Please turn all the rows below into a numbered list, skipping blank lines and leaving the pictures out.

☆ ☆ ☆ ☆ ☆ ☆ ☆

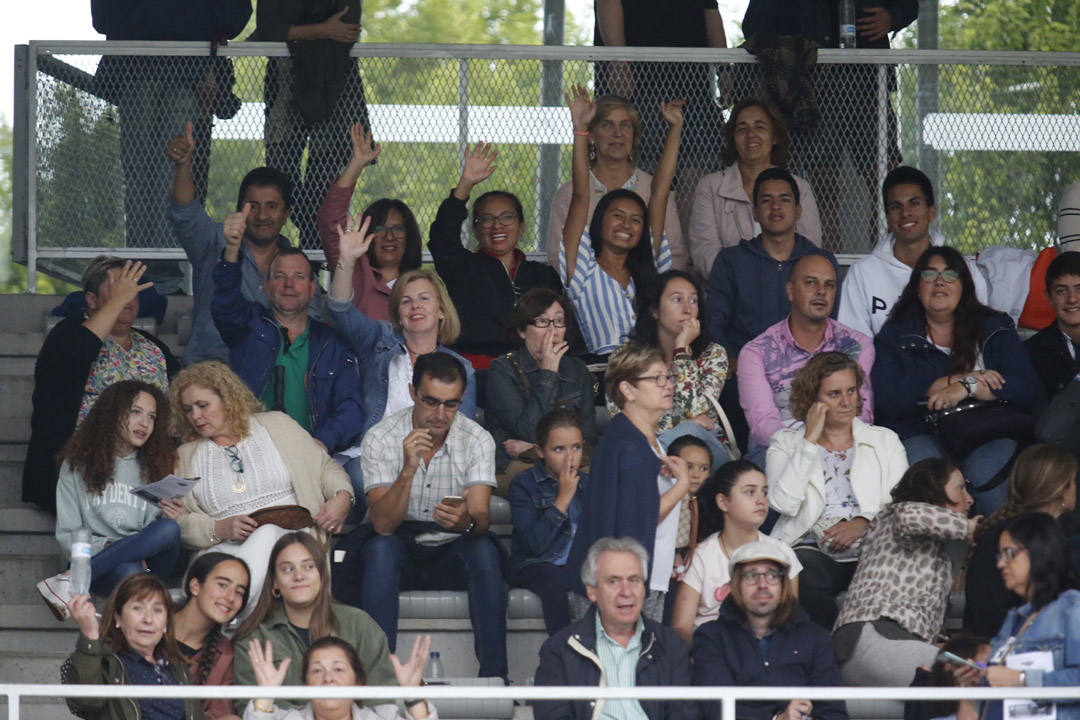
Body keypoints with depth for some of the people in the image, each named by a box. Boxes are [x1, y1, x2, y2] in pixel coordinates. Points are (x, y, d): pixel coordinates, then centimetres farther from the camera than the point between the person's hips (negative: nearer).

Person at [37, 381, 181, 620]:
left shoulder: (156, 467, 16)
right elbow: (67, 535, 5)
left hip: (148, 562, 3)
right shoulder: (77, 466, 10)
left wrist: (168, 518, -14)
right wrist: (106, 547, -13)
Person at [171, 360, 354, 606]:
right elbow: (180, 521, 12)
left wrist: (342, 498, -4)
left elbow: (325, 466, 18)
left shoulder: (277, 425, 16)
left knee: (266, 536, -39)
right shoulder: (186, 456, 20)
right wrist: (219, 529, -8)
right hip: (226, 548, 1)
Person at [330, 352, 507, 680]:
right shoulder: (380, 438, -11)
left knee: (484, 550, -29)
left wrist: (466, 522, -42)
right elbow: (383, 524, -20)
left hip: (451, 555, 1)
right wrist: (408, 470, -35)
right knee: (381, 548, -33)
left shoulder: (478, 440, -6)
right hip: (398, 554, -1)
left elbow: (481, 516, -17)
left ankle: (494, 675, -29)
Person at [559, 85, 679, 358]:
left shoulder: (645, 270, 23)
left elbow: (660, 192, 25)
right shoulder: (585, 271, 14)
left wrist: (675, 129, 26)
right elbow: (580, 195, 7)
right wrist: (580, 130, 2)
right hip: (603, 365, -3)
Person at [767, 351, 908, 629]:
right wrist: (810, 440, 0)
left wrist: (864, 522, -10)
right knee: (804, 571, -39)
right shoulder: (786, 444, 17)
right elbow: (784, 503, -2)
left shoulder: (885, 441, 22)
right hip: (812, 548, -1)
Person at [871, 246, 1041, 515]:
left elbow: (1028, 389, 2)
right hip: (922, 433, 0)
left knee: (984, 473, -33)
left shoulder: (995, 329, 16)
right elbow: (885, 399, -3)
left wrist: (968, 387, -12)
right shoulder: (894, 336, 14)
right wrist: (954, 380, -6)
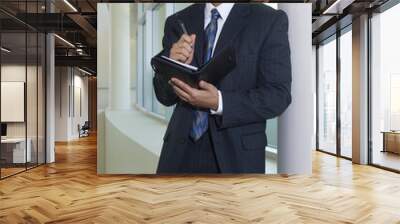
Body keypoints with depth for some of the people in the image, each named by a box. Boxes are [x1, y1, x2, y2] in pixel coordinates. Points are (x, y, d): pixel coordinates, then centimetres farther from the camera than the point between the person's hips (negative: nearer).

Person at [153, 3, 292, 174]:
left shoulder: (269, 20, -4)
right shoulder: (178, 22, 5)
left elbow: (277, 96, -9)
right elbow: (165, 96, 5)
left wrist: (219, 102, -21)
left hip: (238, 150, -2)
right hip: (182, 148, 3)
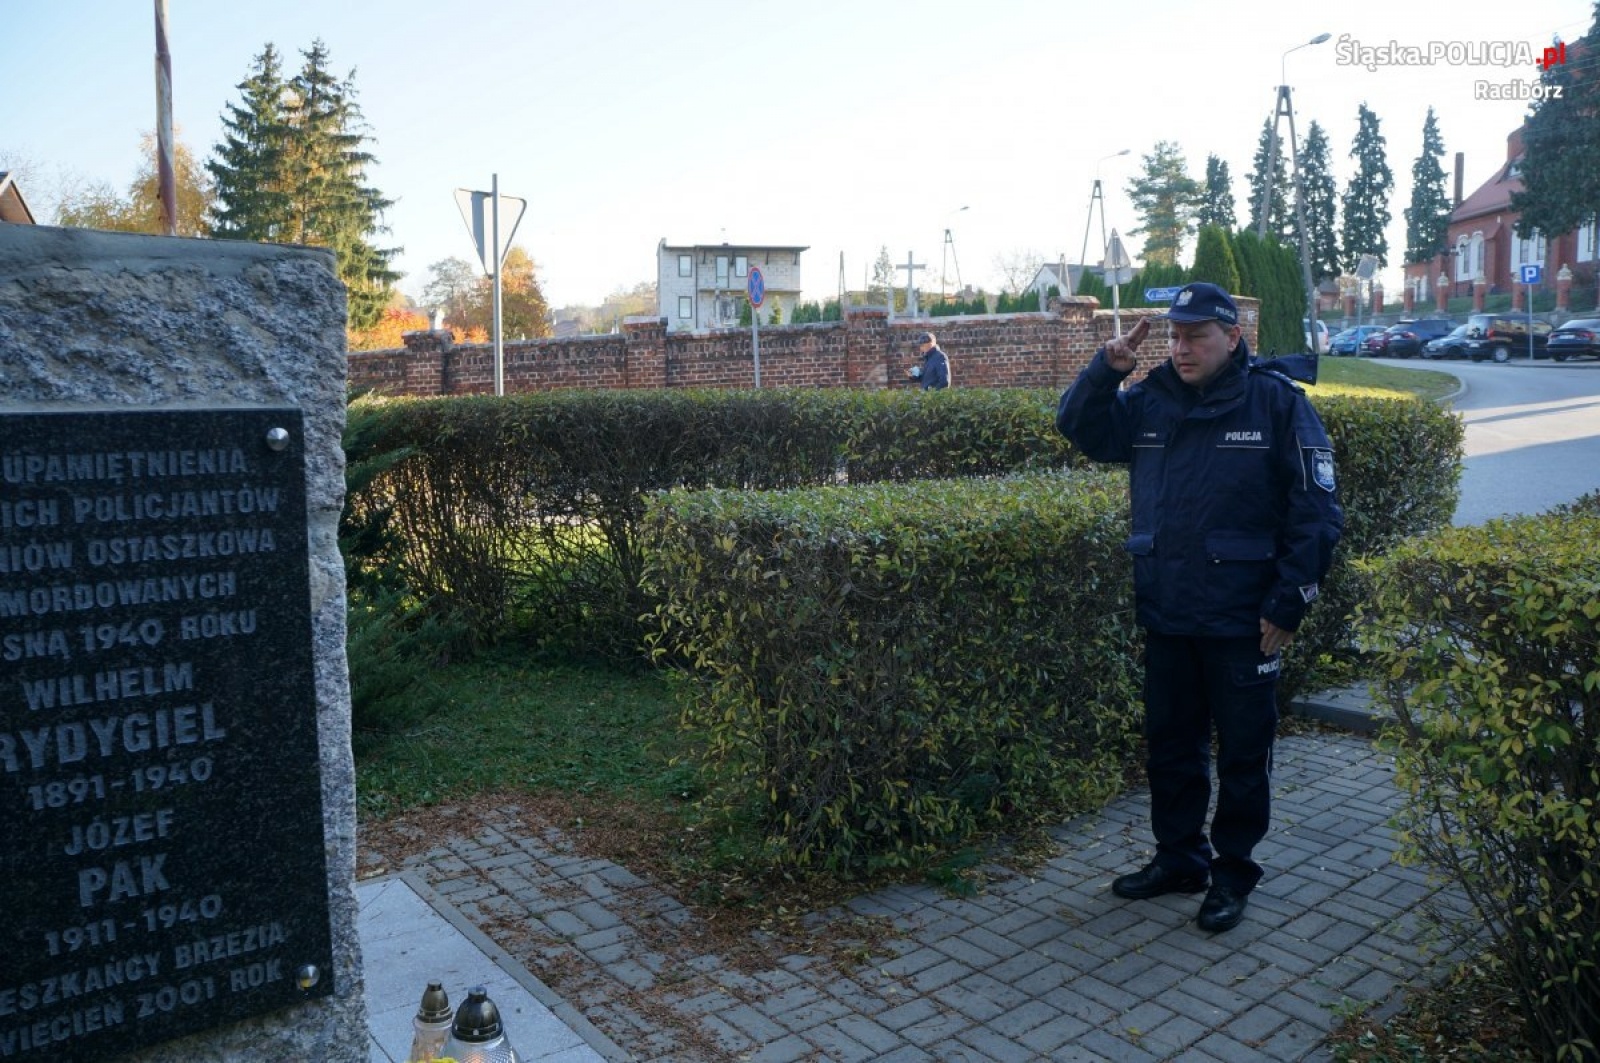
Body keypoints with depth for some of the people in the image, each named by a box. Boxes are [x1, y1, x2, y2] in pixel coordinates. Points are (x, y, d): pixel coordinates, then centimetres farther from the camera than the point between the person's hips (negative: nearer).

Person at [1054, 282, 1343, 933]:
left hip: (1242, 623, -4)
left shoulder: (1277, 403, -8)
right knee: (1170, 745, 16)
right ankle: (1178, 856, 34)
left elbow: (1318, 514, -9)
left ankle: (1232, 872, 27)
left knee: (1243, 753, 10)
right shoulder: (1149, 403, 5)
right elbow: (1077, 426, 10)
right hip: (1165, 616, 5)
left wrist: (1287, 604, -12)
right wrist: (1107, 368, -8)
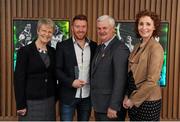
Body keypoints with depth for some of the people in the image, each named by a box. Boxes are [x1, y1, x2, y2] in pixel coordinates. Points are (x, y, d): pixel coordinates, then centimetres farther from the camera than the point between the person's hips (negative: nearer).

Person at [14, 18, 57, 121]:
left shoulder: (52, 52, 7)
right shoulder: (25, 51, -8)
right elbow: (19, 79, -10)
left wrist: (54, 99, 11)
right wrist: (21, 105, -12)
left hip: (49, 101, 5)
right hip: (31, 101, -5)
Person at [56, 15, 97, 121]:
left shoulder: (94, 46, 5)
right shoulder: (62, 46, -4)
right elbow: (57, 69, -5)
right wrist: (71, 82, -18)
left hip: (87, 96, 3)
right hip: (68, 95, -3)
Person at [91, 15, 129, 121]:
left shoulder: (120, 48, -17)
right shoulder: (100, 47, 11)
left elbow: (120, 80, -22)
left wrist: (113, 106, -22)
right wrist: (95, 102, 9)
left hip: (110, 105, -8)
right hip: (98, 105, 8)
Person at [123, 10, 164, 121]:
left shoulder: (156, 48, -15)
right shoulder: (138, 47, 7)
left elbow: (152, 81, -19)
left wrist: (133, 100, -12)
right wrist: (127, 96, 1)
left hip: (148, 101, -6)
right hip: (133, 100, 7)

☆ ☆ ☆ ☆ ☆ ☆ ☆

**Task response**
1. Body keypoints with depth for some of the people in the image, each named by a box. Boxes are [x1, y1, x2, y2] in pixel coordinates. Points are (x, y, d): pixel coordinates, then centimetres farther from the camera than the point between the person's hips (negative: nearer).
2. Person at [37, 381, 181, 620]:
3. left shoulder: (156, 467, 16)
4. right elbow: (67, 535, 5)
5. left hip: (148, 562, 3)
6. right shoulder: (77, 466, 10)
7. left wrist: (168, 518, -14)
8. right wrist: (106, 547, -13)
9. Person at [171, 360, 354, 606]:
10. right elbow: (180, 521, 12)
11. left wrist: (342, 498, -4)
12. left elbow: (325, 466, 18)
13. left shoulder: (277, 425, 16)
14. left knee: (266, 536, -39)
15. right shoulder: (186, 456, 20)
16. right wrist: (219, 529, -8)
17. right hip: (226, 548, 1)
18. Person at [330, 352, 507, 680]:
19. right shoulder: (380, 438, -11)
20. left knee: (484, 550, -29)
21. left wrist: (466, 522, -42)
22. right elbow: (383, 524, -20)
23. left hip: (451, 555, 1)
24. right wrist: (408, 470, -35)
25. right knee: (381, 548, -33)
26. left shoulder: (478, 440, -6)
27. right hip: (398, 554, -1)
28. left elbow: (481, 516, -17)
29. left ankle: (494, 675, -29)
30. Person at [559, 85, 679, 358]:
31. left shoulder: (645, 270, 23)
32. left elbow: (660, 192, 25)
33. right shoulder: (585, 271, 14)
34. left wrist: (675, 129, 26)
35. right elbow: (580, 195, 7)
36. right wrist: (580, 130, 2)
37. right hip: (603, 365, -3)
38. Person at [767, 351, 908, 629]:
39. right wrist: (810, 440, 0)
40. left wrist: (864, 522, -10)
41. right knee: (804, 571, -39)
42. right shoulder: (786, 444, 17)
43. right elbow: (784, 503, -2)
44. left shoulder: (885, 441, 22)
45. right hip: (812, 548, -1)
46. Person at [871, 246, 1041, 515]:
47. left elbow: (1028, 389, 2)
48. right hip: (922, 433, 0)
49. left knee: (984, 473, -33)
50. left shoulder: (995, 329, 16)
51. right elbow: (885, 399, -3)
52. left wrist: (968, 387, -12)
53. right shoulder: (894, 336, 14)
54. right wrist: (954, 380, -6)
55. Body keypoints with depth for some of the people in the image, each named by a box. Boxes are [x1, y1, x2, y2] in pixel coordinates. Points are (x, y, d): pixel coordinates, then centimetres farther from the camera than the point between the person's hips (negative: nearer).
56. Person at [153, 3, 292, 174]:
57. left shoulder: (269, 20, -4)
58. right shoulder: (178, 22, 5)
59. left elbow: (277, 96, -9)
60. right elbow: (165, 96, 5)
61. left wrist: (219, 102, -21)
62. left hip: (238, 150, -2)
63. right hip: (182, 148, 3)
64. Body keypoints with depth for some of the people in the image, each named by a box. Boxes are [x1, y1, x2, y2] in pixel coordinates. Points are (x, y, d): pixel coordinates, then centimetres farther from the camera than the point between the person's hips (negative: nearer).
65. Person at [1054, 282, 1343, 933]:
66. left hip: (1242, 623, -4)
67. left shoulder: (1277, 403, -8)
68. right knee: (1170, 745, 16)
69. right ankle: (1178, 856, 34)
70. left elbow: (1318, 514, -9)
71. left ankle: (1232, 872, 27)
72. left knee: (1243, 753, 10)
73. right shoulder: (1149, 403, 5)
74. right elbow: (1077, 426, 10)
75. right hip: (1165, 616, 5)
76. left wrist: (1287, 604, -12)
77. right wrist: (1107, 368, -8)
78. Body keypoints with depth for some of the people in the image, each named by a box. Boxes are [x1, y1, x2, y2] in pixel coordinates. Points are (x, y, d): pixel coordinates, then centimetres farther from the camera than the point between the person's hips (negative: nearer).
79. Person at [14, 18, 57, 121]:
80. left shoulder: (52, 52, 7)
81. right shoulder: (25, 51, -8)
82. right elbow: (19, 79, -10)
83. left wrist: (54, 99, 11)
84. right wrist: (21, 105, -12)
85. left hip: (49, 101, 5)
86. right hip: (31, 101, -5)
87. Person at [56, 15, 97, 121]:
88. left shoulder: (94, 46, 5)
89. right shoulder: (62, 46, -4)
90. right elbow: (57, 69, -5)
91. right wrist: (71, 82, -18)
92. left hip: (87, 96, 3)
93. right hip: (68, 95, -3)
94. Person at [91, 15, 129, 121]:
95. left shoulder: (120, 48, -17)
96. right shoulder: (100, 47, 11)
97. left elbow: (120, 80, -22)
98. left wrist: (113, 106, -22)
99. right wrist: (95, 102, 9)
100. left hip: (110, 105, -8)
101. right hip: (98, 105, 8)
102. Person at [123, 10, 164, 121]:
103. left shoulder: (156, 48, -15)
104. right shoulder: (138, 47, 7)
105. left elbow: (152, 81, -19)
106. left wrist: (133, 100, -12)
107. right wrist: (127, 96, 1)
108. left hip: (148, 101, -6)
109. right hip: (133, 100, 7)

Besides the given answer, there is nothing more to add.